[PROVIDED DATA]
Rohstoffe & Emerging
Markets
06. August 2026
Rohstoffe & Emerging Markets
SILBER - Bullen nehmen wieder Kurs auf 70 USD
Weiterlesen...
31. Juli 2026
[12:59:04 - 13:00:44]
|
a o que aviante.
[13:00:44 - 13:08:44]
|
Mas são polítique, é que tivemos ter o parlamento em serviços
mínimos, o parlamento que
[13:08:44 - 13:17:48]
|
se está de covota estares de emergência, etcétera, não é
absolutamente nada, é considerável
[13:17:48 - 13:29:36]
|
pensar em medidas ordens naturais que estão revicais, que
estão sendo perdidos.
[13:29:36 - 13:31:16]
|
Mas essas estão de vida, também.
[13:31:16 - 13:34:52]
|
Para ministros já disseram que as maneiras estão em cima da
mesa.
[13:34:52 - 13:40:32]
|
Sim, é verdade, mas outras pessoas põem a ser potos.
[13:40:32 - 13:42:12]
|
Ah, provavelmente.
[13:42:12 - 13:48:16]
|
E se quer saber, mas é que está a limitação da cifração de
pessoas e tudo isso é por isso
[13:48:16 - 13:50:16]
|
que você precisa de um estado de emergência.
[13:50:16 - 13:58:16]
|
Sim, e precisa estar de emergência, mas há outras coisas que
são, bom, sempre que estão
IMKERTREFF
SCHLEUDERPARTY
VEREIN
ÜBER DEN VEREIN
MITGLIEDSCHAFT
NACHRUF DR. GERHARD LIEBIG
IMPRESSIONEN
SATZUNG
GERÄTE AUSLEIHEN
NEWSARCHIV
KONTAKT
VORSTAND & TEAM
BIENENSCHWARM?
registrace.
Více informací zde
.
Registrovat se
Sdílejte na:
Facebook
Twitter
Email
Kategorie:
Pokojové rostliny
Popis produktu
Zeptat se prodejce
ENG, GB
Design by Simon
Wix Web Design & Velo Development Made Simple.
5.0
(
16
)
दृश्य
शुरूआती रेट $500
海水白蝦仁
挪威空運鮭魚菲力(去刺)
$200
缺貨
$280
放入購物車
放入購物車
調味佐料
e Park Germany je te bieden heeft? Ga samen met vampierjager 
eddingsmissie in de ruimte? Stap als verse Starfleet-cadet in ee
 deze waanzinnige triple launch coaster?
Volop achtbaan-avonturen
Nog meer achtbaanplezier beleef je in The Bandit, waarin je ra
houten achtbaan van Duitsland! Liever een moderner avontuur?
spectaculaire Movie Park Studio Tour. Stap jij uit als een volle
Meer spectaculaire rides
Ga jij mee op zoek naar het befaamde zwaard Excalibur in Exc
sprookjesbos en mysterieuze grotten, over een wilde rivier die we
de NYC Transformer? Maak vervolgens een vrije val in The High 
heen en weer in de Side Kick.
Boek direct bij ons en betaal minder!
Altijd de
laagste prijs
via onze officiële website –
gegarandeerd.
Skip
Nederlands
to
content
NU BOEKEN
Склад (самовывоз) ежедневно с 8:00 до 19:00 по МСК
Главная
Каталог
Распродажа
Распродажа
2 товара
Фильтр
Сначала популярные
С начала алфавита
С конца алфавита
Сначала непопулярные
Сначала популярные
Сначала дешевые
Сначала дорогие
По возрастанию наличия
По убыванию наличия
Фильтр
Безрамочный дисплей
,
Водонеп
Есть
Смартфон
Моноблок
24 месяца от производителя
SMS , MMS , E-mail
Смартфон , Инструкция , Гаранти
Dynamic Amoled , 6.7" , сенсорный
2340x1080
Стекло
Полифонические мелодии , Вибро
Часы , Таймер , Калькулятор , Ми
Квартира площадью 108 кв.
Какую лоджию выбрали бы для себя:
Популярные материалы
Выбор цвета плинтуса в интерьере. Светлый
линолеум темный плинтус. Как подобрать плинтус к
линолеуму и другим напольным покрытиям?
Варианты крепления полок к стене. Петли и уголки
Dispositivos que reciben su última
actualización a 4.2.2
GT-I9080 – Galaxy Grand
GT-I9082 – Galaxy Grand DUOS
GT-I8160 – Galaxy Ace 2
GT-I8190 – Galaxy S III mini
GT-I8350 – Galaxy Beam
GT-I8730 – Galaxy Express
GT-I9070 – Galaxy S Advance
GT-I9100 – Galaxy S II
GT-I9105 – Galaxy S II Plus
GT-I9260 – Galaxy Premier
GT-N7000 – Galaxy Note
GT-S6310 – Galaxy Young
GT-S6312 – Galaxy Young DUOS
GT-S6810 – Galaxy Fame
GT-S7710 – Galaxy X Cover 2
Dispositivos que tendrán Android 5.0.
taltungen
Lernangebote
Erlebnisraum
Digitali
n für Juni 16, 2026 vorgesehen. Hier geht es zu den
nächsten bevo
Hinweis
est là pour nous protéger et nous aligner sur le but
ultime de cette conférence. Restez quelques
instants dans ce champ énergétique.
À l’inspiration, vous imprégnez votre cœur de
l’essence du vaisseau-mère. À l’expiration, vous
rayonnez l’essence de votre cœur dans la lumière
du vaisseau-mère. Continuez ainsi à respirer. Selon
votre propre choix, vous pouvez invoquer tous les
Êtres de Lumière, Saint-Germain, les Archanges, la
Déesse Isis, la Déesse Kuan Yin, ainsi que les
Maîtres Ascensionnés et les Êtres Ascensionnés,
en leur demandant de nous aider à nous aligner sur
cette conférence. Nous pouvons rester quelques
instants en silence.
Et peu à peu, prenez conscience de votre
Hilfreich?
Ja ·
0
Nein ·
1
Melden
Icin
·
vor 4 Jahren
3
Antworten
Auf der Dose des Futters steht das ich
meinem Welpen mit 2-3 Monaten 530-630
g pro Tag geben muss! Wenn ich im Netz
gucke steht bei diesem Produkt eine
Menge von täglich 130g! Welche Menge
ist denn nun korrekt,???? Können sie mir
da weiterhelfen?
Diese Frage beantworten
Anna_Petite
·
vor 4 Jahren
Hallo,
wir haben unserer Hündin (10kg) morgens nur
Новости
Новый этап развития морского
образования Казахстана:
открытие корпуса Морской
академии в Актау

[EXERCISE DIRECTIONS]
In the listing above, how many lines have the string "наличия" in them? Reply with only the figure.

[SOLUTION]
2